**To do:** Please print the data below word for word, from the line that contains "paddy productivity" through the line that contains "This guide treat", inclusive, leaving out the pictures.

===============

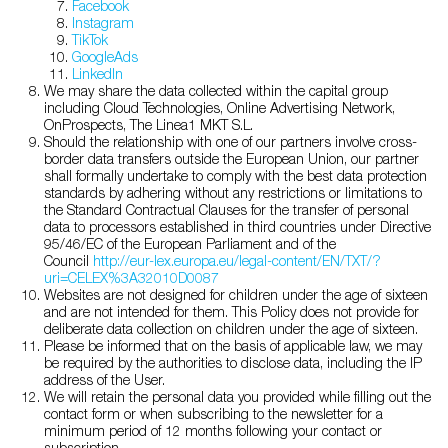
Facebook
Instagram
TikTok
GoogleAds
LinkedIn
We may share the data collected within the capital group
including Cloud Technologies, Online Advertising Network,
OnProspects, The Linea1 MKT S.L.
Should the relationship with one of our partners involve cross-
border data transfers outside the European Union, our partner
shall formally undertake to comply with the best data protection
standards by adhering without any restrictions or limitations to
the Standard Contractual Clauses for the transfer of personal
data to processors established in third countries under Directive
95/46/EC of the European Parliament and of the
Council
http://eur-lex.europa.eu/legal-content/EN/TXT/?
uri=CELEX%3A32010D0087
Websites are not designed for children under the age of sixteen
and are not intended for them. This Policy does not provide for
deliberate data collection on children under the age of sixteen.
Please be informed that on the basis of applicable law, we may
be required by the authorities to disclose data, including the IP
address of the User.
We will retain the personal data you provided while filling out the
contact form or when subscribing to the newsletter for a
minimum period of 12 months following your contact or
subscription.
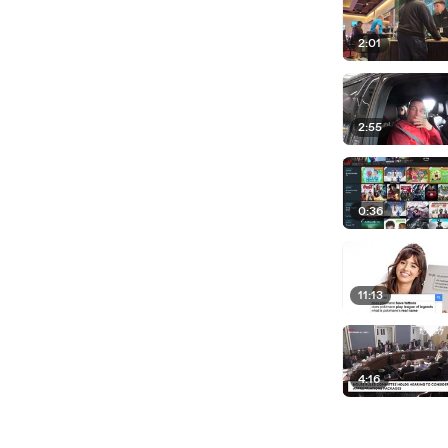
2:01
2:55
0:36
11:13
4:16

===============

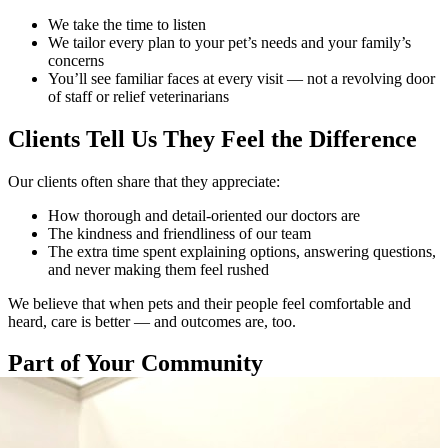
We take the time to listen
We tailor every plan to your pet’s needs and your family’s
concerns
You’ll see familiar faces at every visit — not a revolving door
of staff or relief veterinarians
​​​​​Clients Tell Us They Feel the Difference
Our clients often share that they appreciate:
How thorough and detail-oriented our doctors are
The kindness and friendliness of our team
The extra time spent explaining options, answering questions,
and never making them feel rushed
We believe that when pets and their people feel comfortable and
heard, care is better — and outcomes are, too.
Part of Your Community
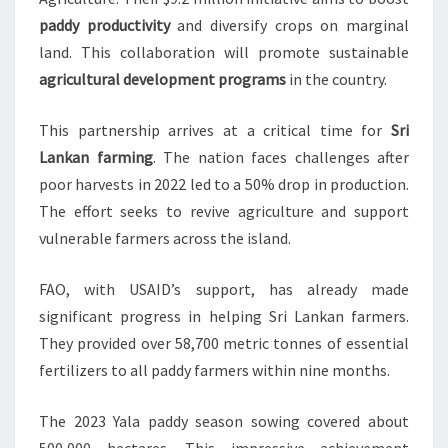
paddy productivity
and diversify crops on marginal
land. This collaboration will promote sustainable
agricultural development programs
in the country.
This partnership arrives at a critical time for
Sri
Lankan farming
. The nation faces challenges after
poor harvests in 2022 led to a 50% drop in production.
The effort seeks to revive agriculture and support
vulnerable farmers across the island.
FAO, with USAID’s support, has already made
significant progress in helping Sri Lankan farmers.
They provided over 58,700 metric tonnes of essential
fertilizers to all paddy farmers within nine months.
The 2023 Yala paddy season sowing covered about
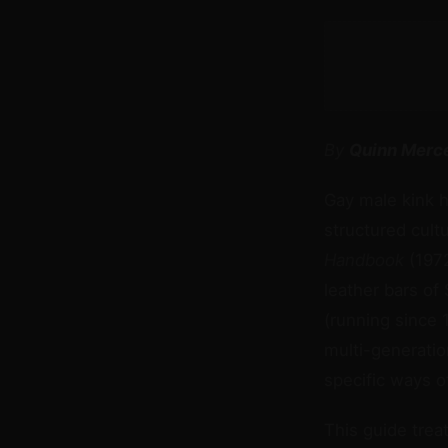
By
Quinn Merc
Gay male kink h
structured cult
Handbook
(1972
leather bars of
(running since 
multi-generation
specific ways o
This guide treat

===============

**Result:**
paddy productivity
and diversify crops on marginal
land. This collaboration will promote sustainable
agricultural development programs
in the country.
This partnership arrives at a critical time for
Sri
Lankan farming
. The nation faces challenges after
poor harvests in 2022 led to a 50% drop in production.
The effort seeks to revive agriculture and support
vulnerable farmers across the island.
FAO, with USAID’s support, has already made
significant progress in helping Sri Lankan farmers.
They provided over 58,700 metric tonnes of essential
fertilizers to all paddy farmers within nine months.
The 2023 Yala paddy season sowing covered about
By
Quinn Merc
Gay male kink h
structured cult
Handbook
(1972
leather bars of
(running since 
multi-generation
specific ways o
This guide treat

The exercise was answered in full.